VEREADORA MARIANA CONTI SUBSCREVE PEDIDO DE IMPEACHMENT CONTRA O PRESIDENTE JAIR BOLSONARO POR CRIME DE RESPONSABILIDADE

A Vereadora Mariana Conti (PSOL) subscreveu, junto com intelectuais, as co Deputadas Estaduais pelo PSOL-SP Monica Seixas e Érika Hilton, o Deputado Estadual pelo PSOL-SP Carlos Giannazzi além de outros parlamentares e dirigentes do PSOL denúncia por Crime de Responsabilidade contra o Presidente Jair Bolsonaro, apresentado pelas deputadas Federais do PSOL Sâmia Bomfim (SP) e Fernanda Melchionna (RS), com conseguinte perda do mandato e inabilitação temporária para o exercício de função pública. O pedido se baseia na convocação, por parte do Presidente da República , das manifestações de 15 de Março.

“Essas manifestações, a partir de declarações do alto escalão do governo federal, ganharam contornos golpistas de confronto contra os outros poderes da república, atentando contra a harmonia entre os poderes prevista em constituição. Mais do que isso, a Secretaria de Comunicação do Planalto utilizou as redes sociais oficiais da Presidência para ampliar a convocação desses atos, cruzando todas as linhas da impessoalidade e da legalidade, apregoado no caput do artigo 37 da Constituição Federal.” comentou Mariana Conti sobre o pedido de impeachment.

A vereadora do Psol cita um trecho da justificativa do documento que pede o afastamento do presidente: “Todos esses fatos, que já caracterizam graves crimes de responsabilidade se tornam ainda mais absurdos, a partir do momento em que é decretada a Pandemia de Coronavírus pela OMS, com diretrizes de se evitar aglomerações de pessoas. Indo na absoluta contramão da ciência, da Constituição, da lei e dos fatos, o Presidente Jair Bolsonaro não apenas usou as suas redes para celebrar os atos do último domingo, 15 de março, compartilhando inúmeros vídeos e fotos das manifestações em distintas cidades ao redor de todo o País, como, em um ato absolutamente irresponsável, cumprimentou pessoalmente e sem nenhuma proteção dezenas de pessoas que se aglomeraram às portas do Palácio do Planalto, apertando mãos e segurando celulares de apoiadores. O fato em si já configura, dentro das circunstâncias atuais, crime comum previsto no artigo 268 do Código Penal, podendo configurar ainda crime de
epidemia, previsto no artigo 267 também do CP, caso seja comprovada a contaminação do Presidente da República.
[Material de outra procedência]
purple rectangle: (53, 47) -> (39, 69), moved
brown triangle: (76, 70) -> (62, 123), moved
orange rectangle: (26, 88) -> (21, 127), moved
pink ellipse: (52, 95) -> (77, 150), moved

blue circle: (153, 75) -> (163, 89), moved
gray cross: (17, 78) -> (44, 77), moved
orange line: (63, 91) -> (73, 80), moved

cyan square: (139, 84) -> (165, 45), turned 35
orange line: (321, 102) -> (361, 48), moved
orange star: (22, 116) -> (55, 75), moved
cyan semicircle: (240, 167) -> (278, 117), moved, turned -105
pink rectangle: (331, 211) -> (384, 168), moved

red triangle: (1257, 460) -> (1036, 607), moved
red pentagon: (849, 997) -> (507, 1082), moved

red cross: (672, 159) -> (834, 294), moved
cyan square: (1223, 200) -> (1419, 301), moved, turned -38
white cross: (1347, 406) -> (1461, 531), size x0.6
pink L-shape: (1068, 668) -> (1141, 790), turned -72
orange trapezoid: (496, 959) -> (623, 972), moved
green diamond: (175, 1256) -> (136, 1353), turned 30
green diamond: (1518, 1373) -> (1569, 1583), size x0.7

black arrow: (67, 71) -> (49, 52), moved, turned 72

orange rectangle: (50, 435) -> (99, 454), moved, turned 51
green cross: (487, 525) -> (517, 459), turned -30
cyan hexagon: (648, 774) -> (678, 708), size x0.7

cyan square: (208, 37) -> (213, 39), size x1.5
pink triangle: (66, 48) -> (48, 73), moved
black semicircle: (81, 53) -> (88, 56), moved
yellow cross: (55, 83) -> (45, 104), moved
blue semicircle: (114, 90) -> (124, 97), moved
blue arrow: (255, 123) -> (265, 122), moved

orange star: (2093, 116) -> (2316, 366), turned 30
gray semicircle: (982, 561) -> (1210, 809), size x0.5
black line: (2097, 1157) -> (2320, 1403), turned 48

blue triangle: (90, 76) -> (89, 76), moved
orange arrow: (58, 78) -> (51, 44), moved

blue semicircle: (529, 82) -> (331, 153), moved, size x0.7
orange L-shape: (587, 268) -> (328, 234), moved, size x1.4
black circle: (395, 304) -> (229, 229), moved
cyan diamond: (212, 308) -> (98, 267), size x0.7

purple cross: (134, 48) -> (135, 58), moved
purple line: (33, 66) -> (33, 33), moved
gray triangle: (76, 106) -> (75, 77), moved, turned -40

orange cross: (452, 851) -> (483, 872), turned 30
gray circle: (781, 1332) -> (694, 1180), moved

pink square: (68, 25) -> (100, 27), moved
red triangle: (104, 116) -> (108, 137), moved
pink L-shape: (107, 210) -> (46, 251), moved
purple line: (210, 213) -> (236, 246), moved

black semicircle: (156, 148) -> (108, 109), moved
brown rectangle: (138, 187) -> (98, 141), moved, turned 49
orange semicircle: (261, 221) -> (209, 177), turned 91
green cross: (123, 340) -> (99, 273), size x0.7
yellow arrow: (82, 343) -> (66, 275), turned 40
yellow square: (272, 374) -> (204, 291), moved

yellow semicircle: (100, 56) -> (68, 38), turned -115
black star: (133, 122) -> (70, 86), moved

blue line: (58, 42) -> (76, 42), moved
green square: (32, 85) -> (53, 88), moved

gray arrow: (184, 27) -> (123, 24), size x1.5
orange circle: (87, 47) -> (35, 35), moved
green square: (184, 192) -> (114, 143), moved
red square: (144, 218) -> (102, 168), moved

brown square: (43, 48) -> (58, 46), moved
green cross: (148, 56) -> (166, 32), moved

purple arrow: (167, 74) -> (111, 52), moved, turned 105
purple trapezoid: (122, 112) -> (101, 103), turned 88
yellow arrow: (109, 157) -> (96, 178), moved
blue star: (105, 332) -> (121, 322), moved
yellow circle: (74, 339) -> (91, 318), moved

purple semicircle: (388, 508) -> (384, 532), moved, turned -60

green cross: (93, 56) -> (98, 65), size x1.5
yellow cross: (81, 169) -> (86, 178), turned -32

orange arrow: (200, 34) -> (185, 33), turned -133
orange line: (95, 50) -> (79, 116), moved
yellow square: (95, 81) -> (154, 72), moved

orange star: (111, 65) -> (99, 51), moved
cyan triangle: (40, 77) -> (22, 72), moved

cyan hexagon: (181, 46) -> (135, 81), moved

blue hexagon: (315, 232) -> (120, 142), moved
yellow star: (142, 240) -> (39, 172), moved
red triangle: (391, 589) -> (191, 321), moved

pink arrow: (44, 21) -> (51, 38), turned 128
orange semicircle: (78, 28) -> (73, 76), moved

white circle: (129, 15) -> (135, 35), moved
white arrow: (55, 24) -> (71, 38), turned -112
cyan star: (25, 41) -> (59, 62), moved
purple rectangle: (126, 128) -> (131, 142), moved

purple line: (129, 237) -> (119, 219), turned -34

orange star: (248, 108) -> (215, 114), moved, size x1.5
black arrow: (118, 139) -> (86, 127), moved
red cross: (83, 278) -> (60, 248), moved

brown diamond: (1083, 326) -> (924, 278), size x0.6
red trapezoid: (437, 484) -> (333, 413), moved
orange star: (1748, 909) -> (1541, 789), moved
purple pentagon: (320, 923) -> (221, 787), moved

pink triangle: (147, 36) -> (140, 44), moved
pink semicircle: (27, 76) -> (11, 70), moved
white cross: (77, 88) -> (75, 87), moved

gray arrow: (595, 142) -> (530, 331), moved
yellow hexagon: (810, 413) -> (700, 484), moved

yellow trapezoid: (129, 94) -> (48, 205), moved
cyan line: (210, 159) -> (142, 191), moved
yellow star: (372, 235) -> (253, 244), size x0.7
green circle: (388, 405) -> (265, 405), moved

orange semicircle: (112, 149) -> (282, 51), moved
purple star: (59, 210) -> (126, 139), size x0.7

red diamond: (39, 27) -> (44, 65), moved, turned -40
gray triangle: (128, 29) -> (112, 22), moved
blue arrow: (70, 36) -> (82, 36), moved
Todos os fatos citados acima são de notório conhecimento público, e jamais foram contestados pelo sr presidente, que ainda se orgulha em reafirmar suas condutas. Não resta dúvida, que o Presidente da República cometeu crimes de responsabilidade, crimes comuns e quebrou irremediavelmente o decoro exigido para o cargo mais alto da República, sendo necessário uma rápida reação do Congresso Nacional, aplicando as sanções cabíveis a esses casos.”

O pedido protocolado seguirá para a presidência da Câmara dos Deputados, para que seja colocado em pauta.